If you are an IT professional or even if you just work with computers regularly, you are probably more than used to using video conferencing software or teaching others how to use it. However, even if you have been using the software correctly, it is easy to develop bad habits or use poor etiquette that could be having a negative effect on your meetings without you even realising it.
Noticing and catching these problems before they get steadily worse will stop them from becoming recurring problems and prevent you from passing them on to others. Here are five key things to look out for in your next online meeting.
Eric Vidal said in The Meeting Magazine “If you would not do it in a face-to-face meeting, then do not even think about doing it during an online video event”. Of all the things to avoid at an in-person meeting, being late is the most crucial.
Most other blunders can be fixed, but not that one. It not only holds up the meeting but appears incredibly unprofessional before the meeting has even begun.
As such, be sure to arrive in plenty of time for virtual conferences so that you have time to make your introductions and check your computer’s specifications to ensure there are no technical problems. Since you won’t have traffic to worry about, there is virtually no excuse to being late for an online talk.
Be a wall flower
Connecting to people through a computer rather than in-person is more ideal for introverted people who feel pressured and stressed out during social situations. The down side, however, is that it is too easy for these people to stay quiet and go unnoticed during an online session.
If this happens to you, not only will this mean you won’t be contributing to projects, it means that people won’t consider you when it comes time for promotions or recommendations. While video conferencing may be nerve wracking at first, don’t let your fears get the better of you.

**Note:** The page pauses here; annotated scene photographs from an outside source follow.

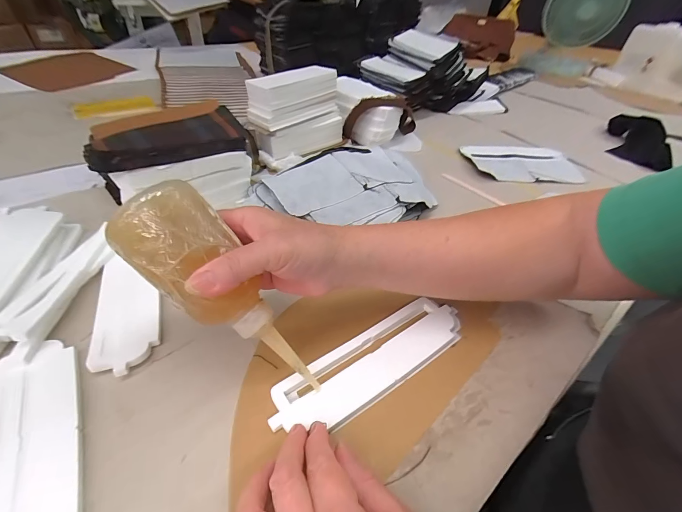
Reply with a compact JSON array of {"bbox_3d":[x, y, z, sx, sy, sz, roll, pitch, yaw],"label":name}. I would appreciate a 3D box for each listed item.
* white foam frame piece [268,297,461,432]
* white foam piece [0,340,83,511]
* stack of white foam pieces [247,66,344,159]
[{"bbox_3d":[0.031,0.086,0.285,0.191,0.016,0.054,-22,48,-27],"label":"white foam frame piece"},{"bbox_3d":[-0.205,0.131,0.217,0.054,0.009,0.179,-19,46,-24],"label":"white foam piece"},{"bbox_3d":[-0.074,-0.237,0.550,0.068,0.114,0.166,34,50,27],"label":"stack of white foam pieces"}]

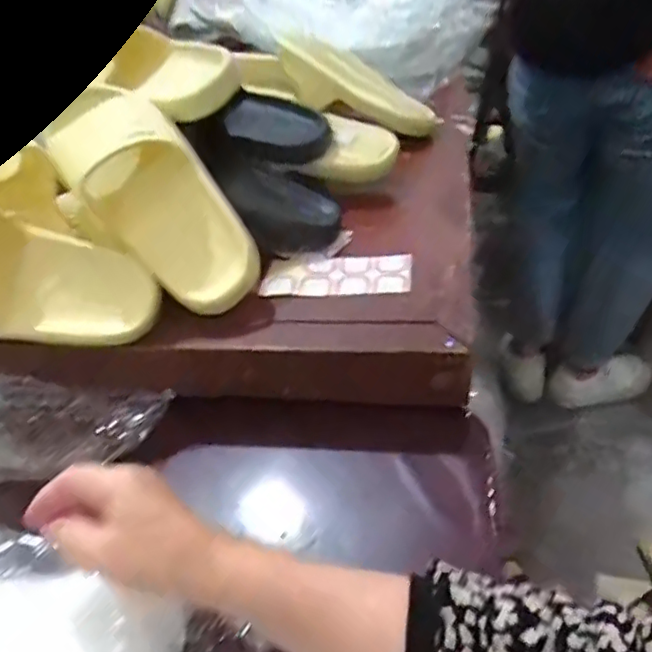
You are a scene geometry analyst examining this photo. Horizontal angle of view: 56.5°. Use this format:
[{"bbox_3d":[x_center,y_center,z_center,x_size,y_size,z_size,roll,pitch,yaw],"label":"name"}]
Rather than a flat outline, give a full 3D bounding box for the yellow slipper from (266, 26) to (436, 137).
[{"bbox_3d":[0.019,-0.335,0.816,0.120,0.077,0.309,-20,40,-19],"label":"yellow slipper"}]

If you still feel anxious, use breathing exercises or keep a stress ball next to your desk to relieve your tension and try to contribute to the discussion at least once every ten minutes or so. The more you try, the easier it will become.

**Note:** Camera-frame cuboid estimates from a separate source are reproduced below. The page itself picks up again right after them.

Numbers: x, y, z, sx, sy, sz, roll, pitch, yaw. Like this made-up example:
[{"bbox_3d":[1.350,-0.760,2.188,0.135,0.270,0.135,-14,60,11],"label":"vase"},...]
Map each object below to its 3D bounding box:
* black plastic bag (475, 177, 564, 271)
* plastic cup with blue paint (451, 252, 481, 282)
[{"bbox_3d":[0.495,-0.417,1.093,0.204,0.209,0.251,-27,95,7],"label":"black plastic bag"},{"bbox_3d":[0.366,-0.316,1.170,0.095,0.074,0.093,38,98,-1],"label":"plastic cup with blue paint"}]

On the other end of the spectrum, with nobody physically in the room with you, it can become easy, particularly if you are the meeting host or particularly extroverted, to dominate the meeting and not allow anybody else to make their own input.

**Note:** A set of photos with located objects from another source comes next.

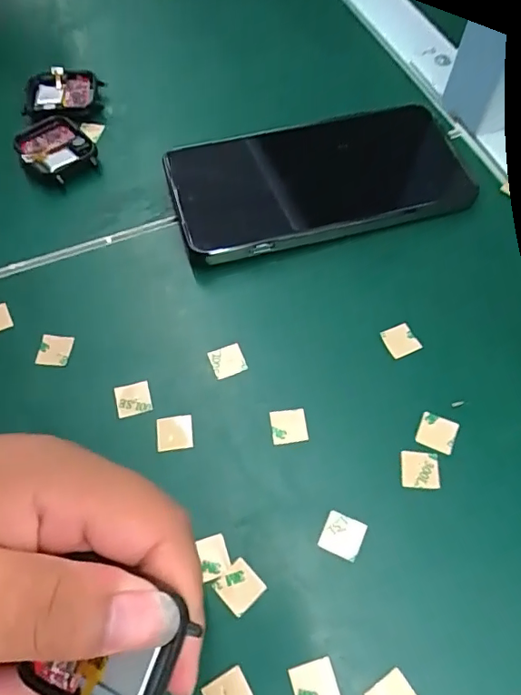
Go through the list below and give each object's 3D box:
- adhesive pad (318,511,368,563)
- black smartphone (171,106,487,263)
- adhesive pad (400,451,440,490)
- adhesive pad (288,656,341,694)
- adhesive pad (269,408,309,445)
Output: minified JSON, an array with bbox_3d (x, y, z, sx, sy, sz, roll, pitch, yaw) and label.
[{"bbox_3d":[0.033,0.076,0.207,0.016,0.004,0.015,22,70,13],"label":"adhesive pad"},{"bbox_3d":[0.033,-0.093,0.286,0.157,0.019,0.074,-15,62,-7],"label":"black smartphone"},{"bbox_3d":[0.068,0.051,0.218,0.016,0.004,0.015,3,62,3],"label":"adhesive pad"},{"bbox_3d":[0.019,0.120,0.182,0.015,0.004,0.015,-16,62,-7],"label":"adhesive pad"},{"bbox_3d":[0.012,0.034,0.229,0.016,0.004,0.015,-9,62,-4],"label":"adhesive pad"}]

The whole point of a meeting is for everybody to bring their own ideas and issues to the table and discuss them together, not listen to one person droning on. If you find yourself speaking for too long, talking over others, or excluding anyone, apologize and let others have their turn. Your colleagues will appreciate you for it.
Fail to connect
Harvard Business Review says that the job of the meeting leader is to connect the people in the meeting, particularly if they don’t know each other, so that business can run productively. People will have a harder time working together and creating a quality output if they don’t connect with each other.
Thankfully, using a live video conference for IT departments with products like BlueJeans makes this easy. If you are leading the meeting, prepare and give time for everyone to make their contribution.
Everybody feels their mind wandering during meetings at times, particularly if they’ve just had a heavy meal or if they are watching a long presentation. Having discussions from your own home can make it tempting to walk away from the call.
Additional distractions such as online games, e-mail, and social media can make it even easier to take your attention away from the meeting. Once again, just as you wouldn’t do these things in a face-to-face meeting, don’t let yourself do them during a virtual meeting either.
Keep some water next to you to keep your mind focused. Turn off social media or any other distractions, using a timed website blocker if you have to. Save important e-mails for after the meeting (the sound of typing can be picked up easily by microphones and is incredibly distracting).
If you are hosting the meeting, try to keep it lively and engaged, perhaps by using video clips instead of a slideshow, and keep it as brief and short as possible so that everybody stays alert and focused.
Just as it would be in regular meetings, using common sense and basic etiquette is important for conducting successful online meetings, whether as a host or an attendant.
Developing these good habits and connecting well with others will make them run much smoother and improve regular work productivity and colleague relations at the same time.